Excerto do texto
########################################
1. A Comissão, em aplicação do artigo 169. do Tratado CEE, intentou uma acção que se destina a obter a declaração de que a República Italiana, ao fixar, por despachos do ministro das Finanças, os preços de venda a retalho dos tabacos manufacturados a um nível que, também em consequência dos substanciais atrasos na adopção dos referidos despachos, não correspondem ao solicitado pelos importadores ou fabricantes, não cumpriu as obrigações que lhe incumbem por força do artigo 30. do Tratado CEE e do artigo 5. da Directiva 72/464/CEE do Conselho, de 19 de Dezembro de 1972, relativa aos impostos que incidem sobre o consumo de tabacos manufacturados com excepção dos impostos sobre o volume de negócios (1).

2. O objectivo da directiva é evitar que os impostos que oneram o consumo de tabacos manufacturados tenham por efeito falsear as condições de concorrência e entravem a livre circulação dessas mercadorias na Comunidade (2).

O artigo 5. , n. 1, da directiva dispõe que para efeitos da realização deste objectivo "os fabricantes e importadores fixarão livremente os preços máximos de venda a retalho de cada um dos seus produtos".

Como excepção ao princípio citado, o mesmo número prevê que "esta disposição não obsta, todavia, à aplicação das legislações nacionais sobre controlo de nível de preços ou sobre a observância de preços impostos".
########################################
A fazer
Prossiga o texto acima sobre os preços de venda a retalho dos tabacos manufacturados em Itália, começando logo após a sua última frase.

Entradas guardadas
########################################
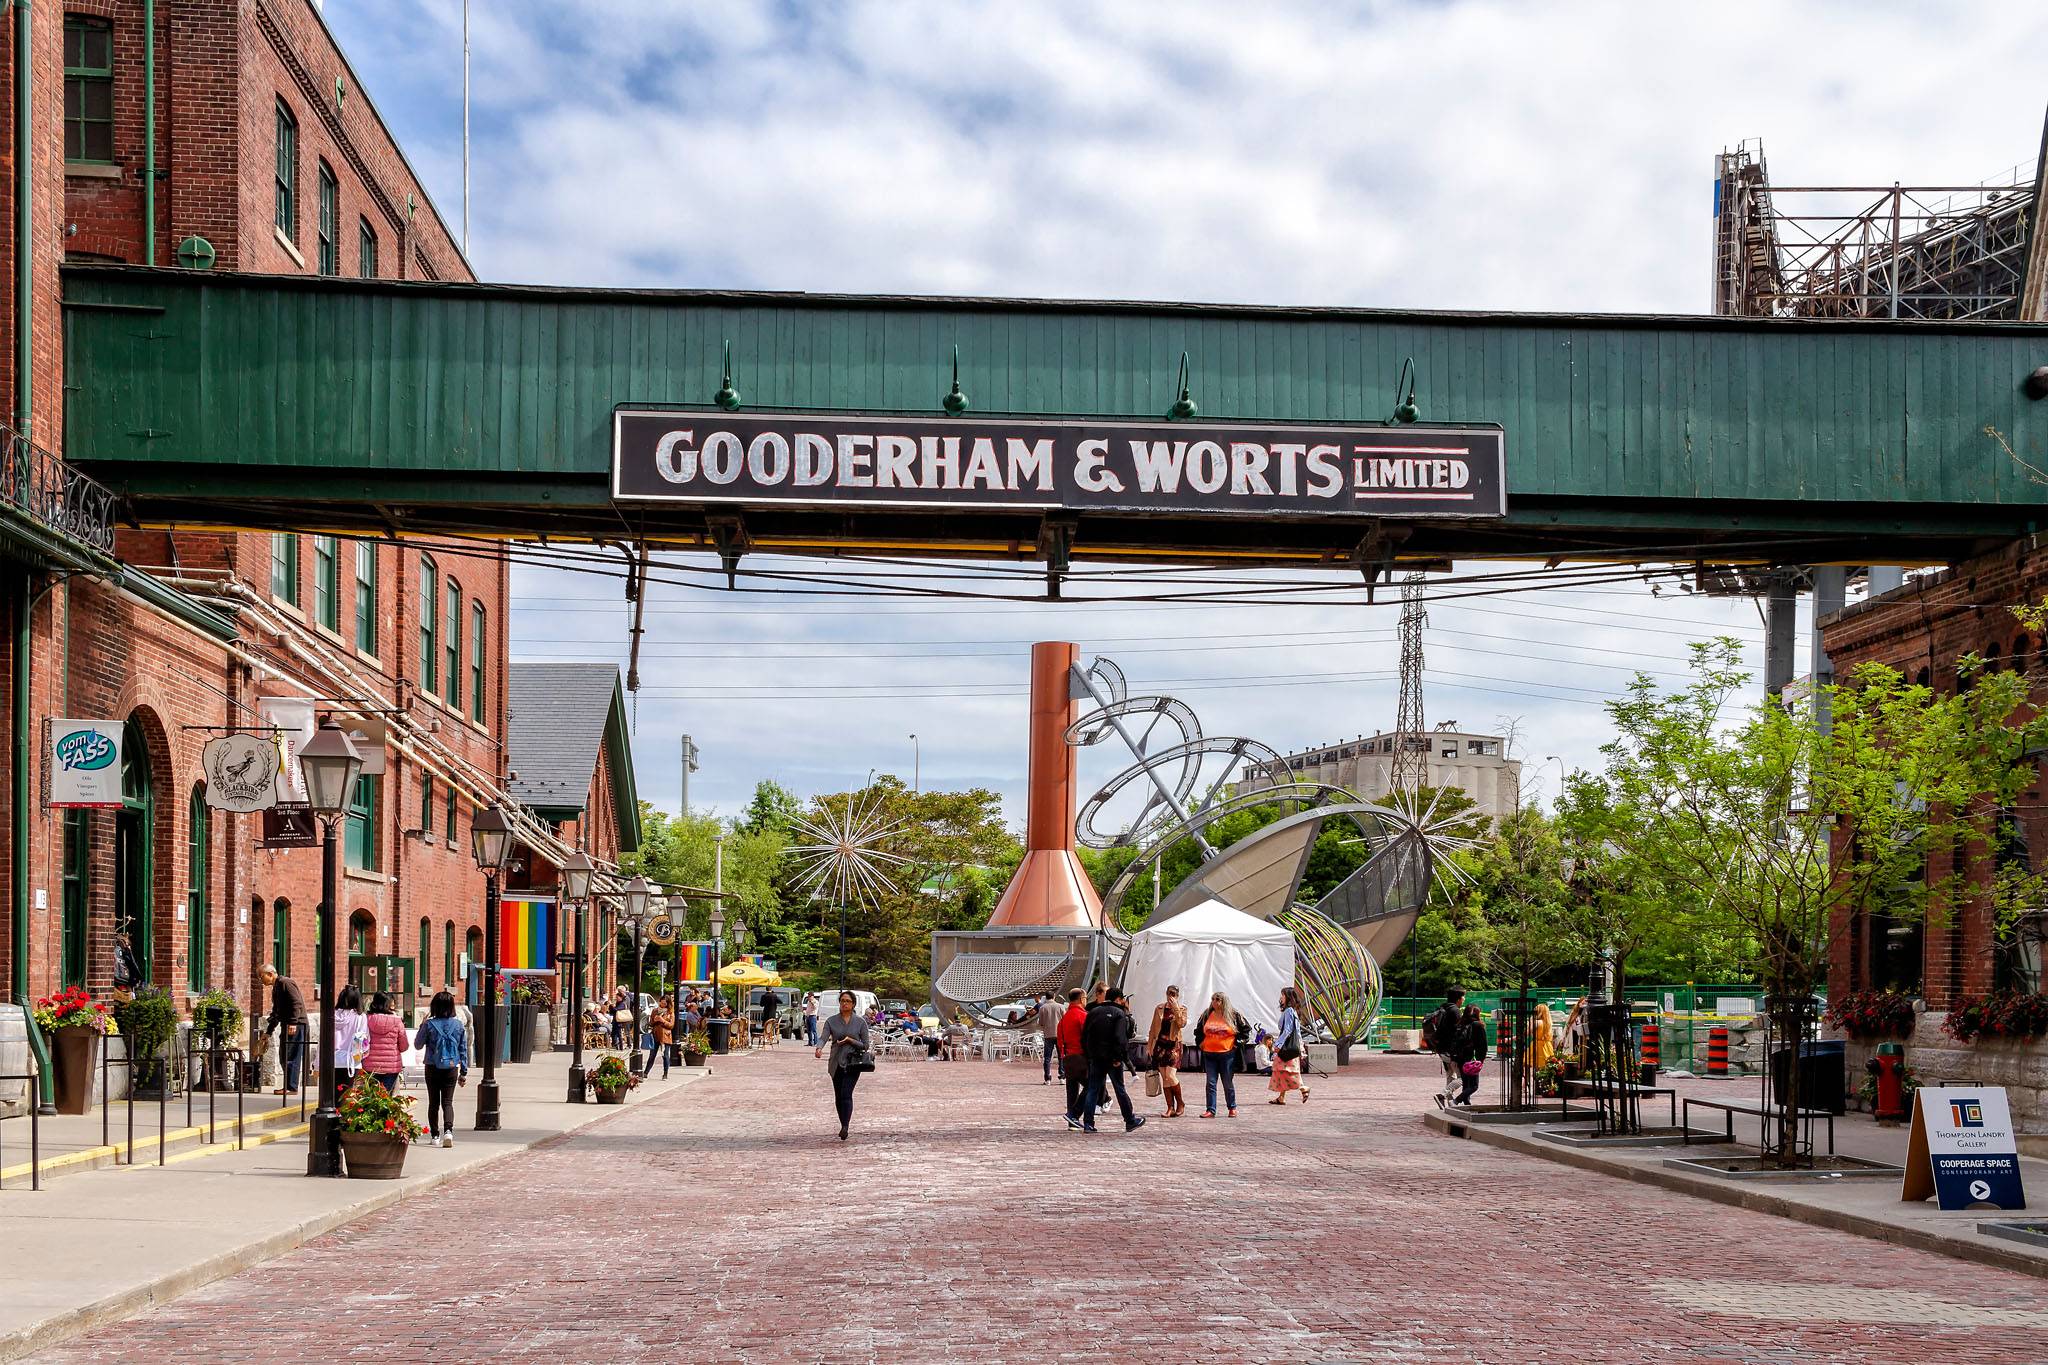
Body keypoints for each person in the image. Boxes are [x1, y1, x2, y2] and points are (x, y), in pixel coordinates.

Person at [1079, 986, 1145, 1134]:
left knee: (1093, 1089)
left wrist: (1089, 1054)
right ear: (1118, 999)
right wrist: (1117, 1057)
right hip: (1112, 1058)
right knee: (1119, 1089)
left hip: (1096, 1057)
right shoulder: (1119, 1014)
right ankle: (1129, 1119)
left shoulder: (1093, 1012)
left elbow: (1085, 1036)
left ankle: (1088, 1123)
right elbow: (1120, 1038)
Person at [412, 990, 469, 1148]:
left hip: (432, 1066)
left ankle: (435, 1135)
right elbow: (463, 1050)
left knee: (433, 1102)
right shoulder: (458, 1025)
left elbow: (418, 1045)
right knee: (448, 1102)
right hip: (451, 1067)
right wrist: (463, 1072)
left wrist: (423, 1025)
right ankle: (448, 1131)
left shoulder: (429, 1024)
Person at [816, 990, 870, 1141]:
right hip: (836, 1062)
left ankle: (845, 1126)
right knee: (839, 1096)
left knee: (846, 1093)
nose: (844, 1004)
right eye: (842, 1001)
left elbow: (865, 1045)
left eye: (847, 1001)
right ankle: (842, 1123)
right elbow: (824, 1037)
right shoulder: (831, 1021)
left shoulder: (860, 1022)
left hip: (853, 1063)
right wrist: (819, 1048)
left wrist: (850, 1041)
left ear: (853, 1004)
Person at [1192, 990, 1243, 1118]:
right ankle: (1211, 1109)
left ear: (1223, 1001)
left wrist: (1235, 1044)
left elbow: (1245, 1031)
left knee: (1227, 1082)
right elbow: (1198, 1030)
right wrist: (1200, 1043)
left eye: (1217, 1000)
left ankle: (1232, 1107)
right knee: (1211, 1082)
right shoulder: (1207, 1014)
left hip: (1227, 1054)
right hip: (1209, 1054)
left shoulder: (1233, 1015)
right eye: (1213, 999)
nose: (1214, 1002)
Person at [260, 963, 308, 1095]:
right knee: (284, 1054)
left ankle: (291, 1087)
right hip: (287, 1024)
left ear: (270, 974)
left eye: (261, 976)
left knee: (291, 1055)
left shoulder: (285, 982)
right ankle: (288, 1085)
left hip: (296, 1025)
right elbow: (277, 1012)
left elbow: (296, 1003)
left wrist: (293, 1022)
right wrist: (268, 1032)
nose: (261, 979)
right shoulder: (277, 987)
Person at [1146, 985, 1187, 1117]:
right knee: (1164, 1077)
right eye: (1169, 993)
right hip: (1160, 1045)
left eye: (1174, 994)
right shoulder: (1159, 1008)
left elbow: (1181, 1024)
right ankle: (1170, 1107)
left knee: (1171, 1075)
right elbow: (1153, 1027)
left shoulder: (1182, 1009)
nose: (1171, 996)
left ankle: (1180, 1103)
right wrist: (1149, 1046)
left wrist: (1175, 1008)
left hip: (1174, 1045)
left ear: (1178, 995)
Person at [1267, 985, 1311, 1105]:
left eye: (1282, 995)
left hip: (1286, 1047)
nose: (1281, 997)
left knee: (1285, 1070)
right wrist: (1301, 1047)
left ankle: (1303, 1087)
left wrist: (1279, 1045)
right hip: (1291, 1047)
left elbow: (1287, 1030)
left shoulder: (1289, 1011)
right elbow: (1296, 1031)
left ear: (1288, 997)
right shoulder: (1293, 1011)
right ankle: (1281, 1097)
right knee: (1284, 1071)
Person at [1425, 987, 1467, 1110]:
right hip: (1451, 1050)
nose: (1464, 999)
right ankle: (1442, 1095)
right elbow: (1458, 1032)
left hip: (1441, 1048)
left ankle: (1450, 1104)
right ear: (1458, 998)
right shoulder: (1454, 1011)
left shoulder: (1443, 1008)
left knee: (1450, 1076)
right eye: (1463, 996)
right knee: (1464, 1078)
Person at [1056, 987, 1090, 1128]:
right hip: (1080, 1057)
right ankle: (1074, 1114)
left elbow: (1059, 1040)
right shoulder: (1082, 1016)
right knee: (1092, 1086)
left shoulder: (1065, 1018)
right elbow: (1087, 1037)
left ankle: (1072, 1120)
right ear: (1081, 999)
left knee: (1072, 1090)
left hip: (1067, 1057)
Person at [363, 991, 407, 1093]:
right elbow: (404, 1046)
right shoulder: (397, 1021)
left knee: (371, 1097)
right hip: (391, 1066)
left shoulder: (366, 1019)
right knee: (385, 1097)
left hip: (369, 1064)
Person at [330, 984, 368, 1095]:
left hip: (332, 1060)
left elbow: (323, 1042)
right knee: (346, 1096)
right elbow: (362, 1040)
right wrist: (359, 1057)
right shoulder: (360, 1017)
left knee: (332, 1095)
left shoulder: (331, 1015)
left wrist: (317, 1064)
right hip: (351, 1061)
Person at [1455, 1003, 1488, 1105]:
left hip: (1460, 1057)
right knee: (1474, 1086)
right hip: (1472, 1059)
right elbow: (1483, 1045)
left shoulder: (1460, 1024)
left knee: (1466, 1083)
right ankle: (1456, 1100)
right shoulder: (1478, 1025)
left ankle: (1467, 1104)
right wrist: (1481, 1060)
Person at [1524, 1001, 1557, 1074]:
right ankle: (1542, 1083)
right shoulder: (1548, 1023)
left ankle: (1525, 1082)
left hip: (1537, 1045)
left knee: (1527, 1064)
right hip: (1547, 1046)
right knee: (1543, 1068)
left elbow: (1526, 1033)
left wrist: (1530, 1022)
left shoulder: (1537, 1022)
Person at [647, 1000, 675, 1078]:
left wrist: (662, 1021)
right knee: (652, 1055)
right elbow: (651, 1023)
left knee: (665, 1055)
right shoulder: (655, 1011)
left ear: (667, 1004)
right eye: (661, 1002)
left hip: (665, 1036)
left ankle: (665, 1073)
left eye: (664, 1003)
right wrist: (654, 1020)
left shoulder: (670, 1012)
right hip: (655, 1035)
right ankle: (646, 1072)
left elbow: (671, 1025)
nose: (662, 1004)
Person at [111, 930, 142, 999]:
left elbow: (132, 966)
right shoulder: (120, 951)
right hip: (120, 979)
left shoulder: (126, 952)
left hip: (124, 980)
########################################
Resultado
Este princípio é, além disso, objecto de ajustamentos, em aplicação do n. 2 deste artigo, que dispõe o seguinte:

"Todavia, a fim de facilitar a cobrança do imposto sobre consumo específico, os Estados-membros podem fixar uma tabela de preços de venda a retalho por grupo de tabacos manufacturados, desde que cada tabela seja suficientemente extensa e diversificada para corresponder à diversidade dos produtos comunitários. Cada tabela será válida para todos os produtos incluídos no grupo de tabacos manufacturados a que se refere, sem distinção baseada na qualidade, na apresentação, na origem dos produtos ou das matérias utilizadas, nas características das empresas ou em qualquer outro critério."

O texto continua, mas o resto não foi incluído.